The quality of an agent product is decided by what happens after it is wrong.
Every agent will fail visibly in front of a user. The differentiator is not failure rate alone — it is whether failure is graceful, recoverable, and trust-repairing rather than catastrophic, opaque, and trust-destroying. This essay covers failing safely, undo and rollback as the primary safety net, error messages a user can actually act on, and the specific work of rebuilding calibrated trust after a mistake the user watched happen.
Design the failure path with the same care as the success path.
Most agent UX effort goes into the happy path; the failure path is whatever the exception handler happens to do. That ratio is backwards — users form their durable judgment of an agent during failures, not successes. A graceful failure has three properties: it stops before compounding (one bad step, not ten built on it), it leaves the system in a known state (not half-applied), and it tells the user precisely where things stand. Failing loudly and early beats failing silently and late every time.

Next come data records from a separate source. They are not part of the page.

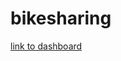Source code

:# bikesharing



[link to dashboard](https://public.tableau.com/app/profile/waltermarikwa/viz/BikesharingChallenge_16563610952530/)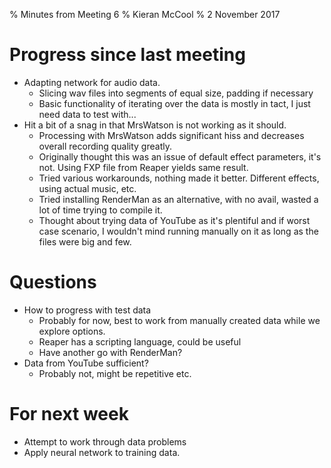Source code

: % Minutes from Meeting 6
% Kieran McCool
% 2 November 2017

# Progress since last meeting

* Adapting network for audio data.
    - Slicing wav files into segments of equal size, padding if necessary
    - Basic functionality of iterating over the data is mostly in tact, I just need data to test with...
* Hit a bit of a snag in that MrsWatson is not working as it should.
    - Processing with MrsWatson adds significant hiss and decreases overall recording quality greatly.
    - Originally thought this was an issue of default effect parameters, it's not. Using FXP file from Reaper yields same result.
    - Tried various workarounds, nothing made it better. Different effects, using actual music, etc.
    - Tried installing RenderMan as an alternative, with no avail, wasted a lot of time trying to compile it.
    - Thought about trying data of YouTube as it's plentiful and if worst case scenario, I wouldn't mind running manually on it as long as the files were big and few.

# Questions

* How to progress with test data
    - Probably for now, best to work from manually created data while we explore options.
    - Reaper has a scripting language, could be useful
    - Have another go with RenderMan?
* Data from YouTube sufficient?
    - Probably not, might be repetitive etc.

# For next week

* Attempt to work through data problems
* Apply neural network to training data.
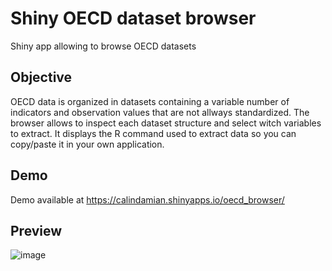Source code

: # Shiny OECD dataset browser
Shiny app allowing to browse OECD datasets

## Objective
OECD data is organized in datasets containing a variable number of indicators and observation values that are not allways standardized.
The browser allows to inspect each dataset structure and select witch variables to extract.
It displays the R command used to extract data so you can copy/paste it in your own application.

## Demo

Demo available at https://calindamian.shinyapps.io/oecd_browser/

## Preview
![image](https://user-images.githubusercontent.com/61669129/79770490-c465e300-832d-11ea-81b3-bb99e7cd5117.png)

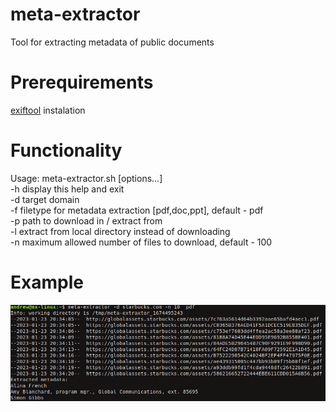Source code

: # meta-extractor
Tool for extracting metadata of public documents

# Prerequirements
[exiftool](https://github.com/exiftool/exiftool) instalation

# Functionality 

Usage: meta-extractor.sh [options...] <br>
 -h	 display this help and exit <br>
 -d	 target domain <br>
 -f	 filetype for metadata extraction [pdf,doc,ppt], default - pdf <br>
 -p	 path to download in / extract from <br>
 -l	 extract from local directory instead of downloading <br>
 -n	 maximum allowed number of files to download, default - 100 <br>
 
 # Example

 ![PoC](https://raw.githubusercontent.com/abletsoff/meta-extractor/main/PoC.png?raw=true)
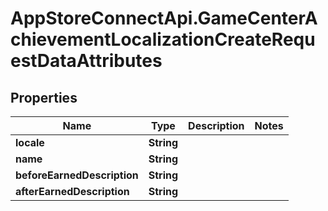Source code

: # AppStoreConnectApi.GameCenterAchievementLocalizationCreateRequestDataAttributes

## Properties

Name | Type | Description | Notes
------------ | ------------- | ------------- | -------------
**locale** | **String** |  | 
**name** | **String** |  | 
**beforeEarnedDescription** | **String** |  | 
**afterEarnedDescription** | **String** |  | 


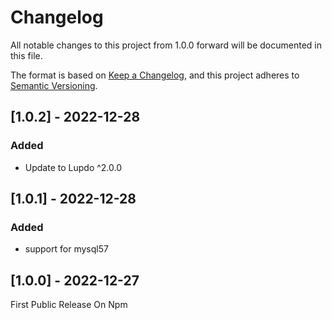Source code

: # Changelog

All notable changes to this project from 1.0.0 forward will be documented in this file.

The format is based on [Keep a Changelog](https://keepachangelog.com/en/1.0.0/),
and this project adheres to [Semantic Versioning](https://semver.org/spec/v2.0.0.html).

## [1.0.2] - 2022-12-28

### Added

-   Update to Lupdo ^2.0.0

## [1.0.1] - 2022-12-28

### Added

-   support for mysql57

## [1.0.0] - 2022-12-27

First Public Release On Npm
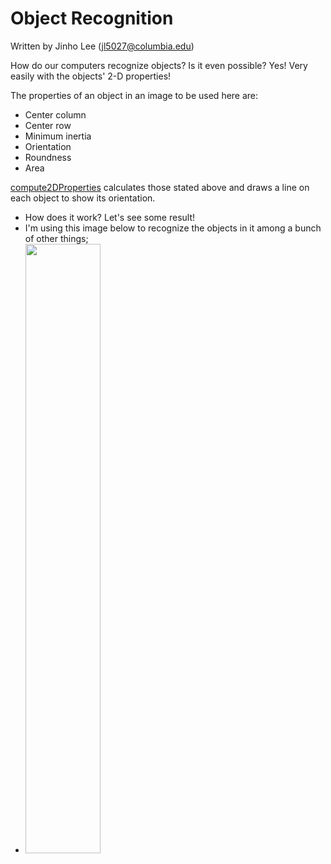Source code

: # Object Recognition

Written by Jinho Lee (jl5027@columbia.edu)

How do our computers recognize objects? Is it even possible? Yes! Very easily with the objects' 2-D properties!

The properties of an object in an image to be used here are: 
- Center column
- Center row
- Minimum inertia
- Orientation
- Roundness
- Area

[compute2DProperties](https://github.com/JinhoLee93/Computer_Vision/blob/main/object_recognition/compute2DProperties.m) calculates those stated above and draws a line on each object to show its orientation. 
- How does it work? Let's see some result!
- I'm using this image below to recognize the objects in it among a bunch of other things;
- <img src="https://user-images.githubusercontent.com/60580427/117791731-94b1b200-b285-11eb-9bae-f2b5346d25d0.png" height="50%" width="50%">
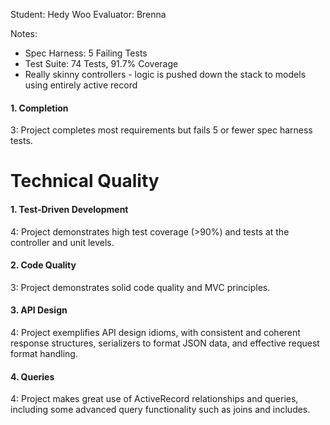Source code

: 
Student: Hedy Woo
Evaluator: Brenna

Notes:
  - Spec Harness:   5 Failing Tests
  - Test Suite:     74 Tests, 91.7% Coverage
  - Really skinny controllers - logic is pushed down the stack to models using entirely active record

#### 1. Completion

3: Project completes most requirements but fails 5 or fewer spec harness tests.  

# Technical Quality

#### 1. Test-Driven Development

4: Project demonstrates high test coverage (>90%) and tests at the controller and unit levels.  

#### 2. Code Quality

3: Project demonstrates solid code quality and MVC principles.  

#### 3. API Design  

4: Project exemplifies API design idioms, with consistent and coherent response structures, serializers to format JSON data, and effective request format handling.  

#### 4. Queries

4: Project makes great use of ActiveRecord relationships and queries, including some advanced query functionality such as joins and includes.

The dangerous failure is not the visible crash — it is the agent that quietly produces a plausible-but-wrong result and continues. Bias detection toward surfacing uncertainty and stopping, not toward pushing through.
Undo is the safety net that makes everything else affordable.
If actions can be cleanly undone, the entire cost of being wrong drops by an order of magnitude — and so can the friction everywhere else (this is the reversibility lever from H2, viewed from the failure side). Invest in undo before investing in better confirmations: a strong undo lets you safely lower approval friction, which reduces fatigue, which improves the oversight that catches the failures undo then cleans up.
# Make the action reversible; record how to reverse it op = effect.apply(action) journal.record(op.inverse) # compensating action, kept ready if user.undo(op) or monitor.detected_regression(op): await journal.compensate(op) # roll back to known-good state
- Prefer real reversibility (compensating actions) over a confirmation that merely warns.
- Where true rollback is impossible, insert a delay window with cancel before the effect lands.
- Make undo discoverable at the moment of regret, not buried in a menu.
An error message is a UI for the user's next action.
"Something went wrong" tells the user nothing they can use. An actionable failure message answers three questions: what state am I in now (was anything applied? is it consistent?), what can I do (retry / undo / take over / escalate), and what should I not assume (e.g., "the email was NOT sent"). Surface the durable facts — what completed, what was rolled back, what is pending — and put the recovery action the user most likely wants as the primary control, right there, not three screens away.
Fail closed on consequences, fail open on capability.
The direction of failure is a deliberate choice. On the consequence axis — money, data, external communication — fail closed: when uncertain or erroring, do less, not more; an action not taken is recoverable, an erroneous irreversible action often is not. On the capability axis — a tool is down, a source is unreachable — fail open toward honest degradation: return partial results clearly labeled, or hand back to the human with state intact, rather than fabricating to appear functional. The worst failure mode combines them: a confident, complete-looking, wrong, irreversible result.
Trust repair after a visible mistake is explicit work, not time.
A visible error does not just cost that task; it resets the user's calibration (H1) for the whole agent, often globally even though the failure was scoped. Trust does not recover by waiting — it recovers through deliberate repair: acknowledge the specific error plainly (no minimizing, no anthropomorphic apology theater), state the concrete change that makes a recurrence less likely, and — most powerfully — propose a temporarily lowered autonomy rung (H5) in exactly the scope that failed. A demotion the agent proposes itself reads as accountability and rebuilds calibrated trust faster than any worded apology.
After a visible failure, scope the trust impact for the user explicitly: "this affected refund handling; ticket labeling is unchanged." Unscoped failures silently poison trust in capabilities that never failed.
When NOT to auto-retry.
If the failure may have partially applied a non-idempotent effect, do not auto-retry — silently retrying over uncertain state turns one recoverable failure into a duplicated, irreversible one.